The reason you cannot jump off a building and fly is within this reality/dream, the rules don’t allow that. And while you might think you believe it and actually do at a differentiated ego level, at a deeper level, where we are all connected, you do not believe it.  People who confuse us as individuals with our connected selves or even our Higher Self which does not actually fully enter our body confuse the notion that all is consciousness to mean that anything we imagine or wish for hard enough, we can make come true.  

First, there are the rules of consensus reality. Second, the fact that the ego that you so closely identify with, is not your True Self. And what your True Self wants for you does not always align with what your ego wants. If we controlled this dream from our ego perspective, we would never experience pain or disappointment. Shayna would still be here with me.  But, at some higher level, this is what we wanted.  My Higher Self or our Soul Group or God, if you will ,chose this path and made it happen as much as little Brian here in this meat suit did not want it.

As always, the next question for me is, “So what?”  What real difference does this make?  It helps me to see others as extensions of myself, to try to figure out why they are in my life and what I’m supposed to be learning from them. It helps me to understand that as real and permanent as this world is, it’s simply a place we created ourselves to come and have these experiences.  As Swedenborg called them, the idea of correspondences, came up often in the book.  Correspondences are things in this world that reflect more profound realities. They are clues we leave for ourselves to find to remind us of the deeper spiritual truths and the “real” reality.  Dreams are one of those correspondences.

Looking at the dream state, we can see the analogy to our immersion of ourselves right now into our dreams.  I keep picturing death as waking up in your own bed. It makes sense to me now.  When people leave us, when they “die”, they are simply passing from the dream state to a higher level of reality.  We think of this as the “real” world, and we think of the afterlife as not quite as real, not solid, not substantial. I’ve even heard people in after-life and near-death groups make the mistake of saying, “If it’s all mental, then it’s not real.”. I’ve got news, boys and girls. It’s all mental, including the world we’re in now.

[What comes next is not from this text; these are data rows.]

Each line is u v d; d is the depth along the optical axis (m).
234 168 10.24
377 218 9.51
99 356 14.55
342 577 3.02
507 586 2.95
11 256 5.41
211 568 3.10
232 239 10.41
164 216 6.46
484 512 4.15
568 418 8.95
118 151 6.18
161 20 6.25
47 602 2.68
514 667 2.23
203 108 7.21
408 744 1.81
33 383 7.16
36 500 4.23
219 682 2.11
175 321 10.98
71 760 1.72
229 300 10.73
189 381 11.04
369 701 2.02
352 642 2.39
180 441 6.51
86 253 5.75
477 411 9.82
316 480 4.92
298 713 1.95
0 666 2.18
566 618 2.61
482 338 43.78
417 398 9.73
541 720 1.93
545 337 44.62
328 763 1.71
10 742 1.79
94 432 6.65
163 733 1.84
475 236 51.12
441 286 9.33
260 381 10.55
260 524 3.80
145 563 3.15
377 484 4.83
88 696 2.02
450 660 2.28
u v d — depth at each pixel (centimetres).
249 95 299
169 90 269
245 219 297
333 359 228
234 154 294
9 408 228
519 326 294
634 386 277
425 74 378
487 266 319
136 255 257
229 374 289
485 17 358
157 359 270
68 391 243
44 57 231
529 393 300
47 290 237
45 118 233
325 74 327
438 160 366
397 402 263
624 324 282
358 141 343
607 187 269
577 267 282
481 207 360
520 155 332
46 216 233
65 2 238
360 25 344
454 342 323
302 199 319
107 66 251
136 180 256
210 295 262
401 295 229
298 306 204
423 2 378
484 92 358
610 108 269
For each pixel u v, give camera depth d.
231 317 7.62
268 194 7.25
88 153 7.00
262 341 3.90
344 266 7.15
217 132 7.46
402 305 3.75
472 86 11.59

The consensus reality changes in the afterlife, we have different sets of rules, but this world isn’t nearly as solid as you imagine it to be. It’s still difficult to imagine the place where Shayna and Felton and Uncle Michael are to be as real as this place is because it’s so far outside of my ability to comprehend, but I’m trying to come to grips with the fact it’s just as real, it’s more accurate because it’s Home.  When we come to the end of the dream, we’ll wake up, and we’ll be back there, safe and sound.